Events‎ > ‎AI3SD Event List‎ > ‎

***Postphoned*** 06/05/2020 - AI3SD Seminar: First Principles and Machine Learning Calculations of Aqueous Solubility - University of Southampton

posted 19 Feb 2020, 10:14 by Samantha Kanza   [ updated 27 Mar 2020, 03:25 ]
When: Wednesday 6th May

Where: Building 29/1101, University of Southampton 

Dr John Mitchell, EaStCHEM School of Chemistry, University of St Andrews

Bio: John Mitchell obtained his PhD in Theoretical Chemistry from Cambridge, studying the energetics of hydrogen bonding with Prof. Sally Price. He then worked with Prof. Janet Thornton at University College London, applying computational chemistry to the growing field of structural bioinformatics. He returned to Cambridge in 2000, taking up a lectureship in Chemistry. He was appointed to a readership at St Andrews in 2009. His research uses theoretical and machine learning techniques in pharmaceutical chemistry, condensed phase modelling, and structural bioinformatics. His group have worked extensively on prediction of bioactivity, solubility, melting point and hydrophobicity from chemical structure, using both informatics and theoretical chemistry methodologies. Recently they have developed novel applications of machine learning in computational biochemistry, such as drug side effect prediction, identifying athletic performance enhancers, and competing against a panel of human experts to predict solubility accurately.

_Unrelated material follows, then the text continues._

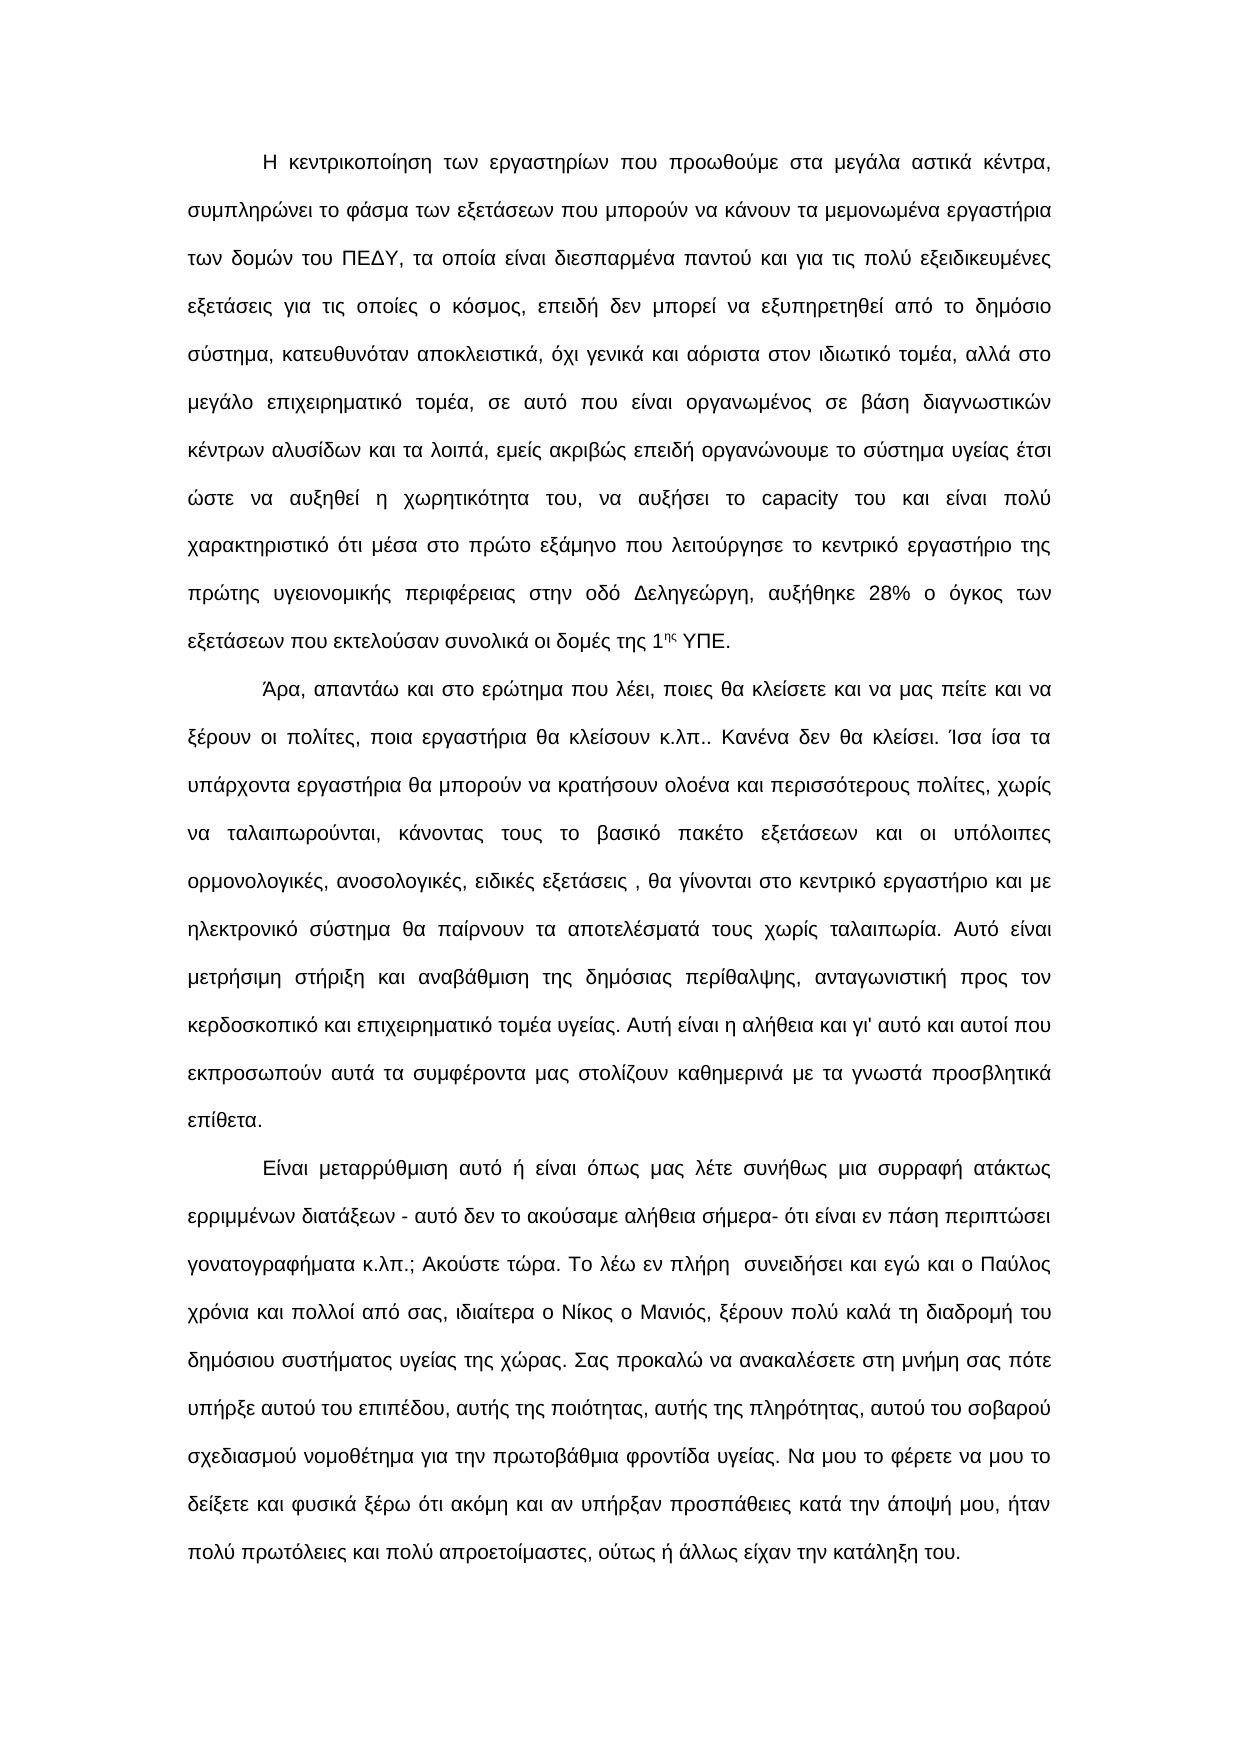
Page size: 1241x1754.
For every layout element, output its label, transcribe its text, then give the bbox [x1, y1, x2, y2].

text Άρα, απαντάω και στο ερώτημα που λέει, ποιες θα κλείσετε και να μας πείτε και να ξέρουν οι πολίτες, ποια εργαστήρια θα κλείσουν κ.λπ.. Κανένα δεν θα κλείσει. Ίσα ίσα τα υπάρχοντα εργαστήρια θα μπορούν να κρατήσουν ολοένα και περισσότερους πολίτες, χωρίς να ταλαιπωρούνται, κάνοντας τους το βασικό πακέτο εξετάσεων και οι υπόλοιπες ορμονολογικές, ανοσολογικές, ειδικές εξετάσεις , θα γίνονται στο κεντρικό εργαστήριο και με ηλεκτρονικό σύστημα θα παίρνουν τα αποτελέσματά τους χωρίς ταλαιπωρία. Αυτό είναι μετρήσιμη στήριξη και αναβάθμιση της δημόσιας περίθαλψης, ανταγωνιστική προς τον κερδοσκοπικό και επιχειρηματικό τομέα υγείας. Αυτή είναι η αλήθεια και γι' αυτό και αυτοί που εκπροσωπούν αυτά τα συμφέροντα μας στολίζουν καθημερινά με τα γνωστά προσβλητικά επίθετα. [187, 677, 1053, 1132]
text Η κεντρικοποίηση των εργαστηρίων που προωθούμε στα μεγάλα αστικά κέντρα, συμπληρώνει το φάσμα των εξετάσεων που μπορούν να κάνουν τα μεμονωμένα εργαστήρια των δομών του ΠΕΔΥ, τα οποία είναι διεσπαρμένα παντού και για τις πολύ εξειδικευμένες εξετάσεις για τις οποίες ο κόσμος, επειδή δεν μπορεί να εξυπηρετηθεί από το δημόσιο σύστημα, κατευθυνόταν αποκλειστικά, όχι γενικά και αόριστα στον ιδιωτικό τομέα, αλλά στο μεγάλο επιχειρηματικό τομέα, σε αυτό που είναι οργανωμένος σε βάση διαγνωστικών κέντρων αλυσίδων και τα λοιπά, εμείς ακριβώς επειδή οργανώνουμε το σύστημα υγείας έτσι ώστε να αυξηθεί η χωρητικότητα του, να αυξήσει το capacity του και είναι πολύ χαρακτηριστικό ότι μέσα στο πρώτο εξάμηνο που λειτούργησε το κεντρικό εργαστήριο της πρώτης υγειονομικής περιφέρειας στην οδό Δεληγεώργη, αυξήθηκε 28% ο όγκος των εξετάσεων που εκτελούσαν συνολικά οι δομές της 1ης ΥΠΕ. [187, 150, 1053, 653]
text Είναι μεταρρύθμιση αυτό ή είναι όπως μας λέτε συνήθως μια συρραφή ατάκτως ερριμμένων διατάξεων - αυτό δεν το ακούσαμε αλήθεια σήμερα- ότι είναι εν πάση περιπτώσει γονατογραφήματα κ.λπ.; Ακούστε τώρα. Το λέω εν πλήρη συνειδήσει και εγώ και ο Παύλος χρόνια και πολλοί από σας, ιδιαίτερα ο Νίκος ο Μανιός, ξέρουν πολύ καλά τη διαδρομή του δημόσιου συστήματος υγείας της χώρας. Σας προκαλώ να ανακαλέσετε στη μνήμη σας πότε υπήρξε αυτού του επιπέδου, αυτής της ποιότητας, αυτής της πληρότητας, αυτού του σοβαρού σχεδιασμού νομοθέτημα για την πρωτοβάθμια φροντίδα υγείας. Να μου το φέρετε να μου το δείξετε και φυσικά ξέρω ότι ακόμη και αν υπήρξαν προσπάθειες κατά την άποψή μου, ήταν πολύ πρωτόλειες και πολύ απροετοίμαστες, ούτως ή άλλως είχαν την κατάληξη του. [187, 1156, 1053, 1563]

However simple it may appear, predicting how much of a substance will dissolve in water or other solvents turns out to be both an important and a difficult problem. Medicines need to be soluble in environments throughout the body, including the stomach and the bloodstream, in order to get to the sites where they are designed to act. The difficulty of designing medicines that are both effective and soluble continues to deny or delay treatments that patients need, as well as costing hundreds of millions of pounds in wasted research effort. Beyond pharmaceuticals, developing safer pesticides depends on understanding their solubility in wet soil or rivers, in order to know their environmental impact. Furthermore, design of new compounds for high-tech uses and separation of mirror-image molecules would be greatly facilitated by the ability to calculate and predict solubility accurately.  
There are two philosophically very different approaches to computing solubility, which will be discussed and compared throughout this seminar. One is to look towards first principles theoretical chemistry. A major advantage of using theoretically rigorous quantitative modelling of both crystals and solutions, typically derived from quantum mechanics, is that the methods can be rigorously adapted to give the solubility for other solvents, to account for the presence of other molecules, and to vary the predictions with changes of temperature. Using the best available computational chemistry models, often borrowed from crystal structure prediction or condensed phase physics, also allows us to benchmark, adapt, and systematically improve the methodology to approach the chemical accuracy that will be required if first principles models are to acquire mainstream utility in solubility science.
The alternative is to use an informatics-based approach, a field once described as QSPR but now more likely to be badged Machine Learning or Artificial Intelligence. Informatics methods are designed with the sole objective of accurate numerical prediction. We seek simply to link our inputs – representations of molecular structures, to the outputs – accurate predictions of experimental solubility, with no requirement for the model to utilise real-world chemistry or physics. Any interpretability or mechanistic insight from the model is a secondary consideration. Currently, Machine Learning techniques such as Support Vector Machine or Random Forest offer solubility predictions more numerically accurate and orders of magnitude faster than first principles.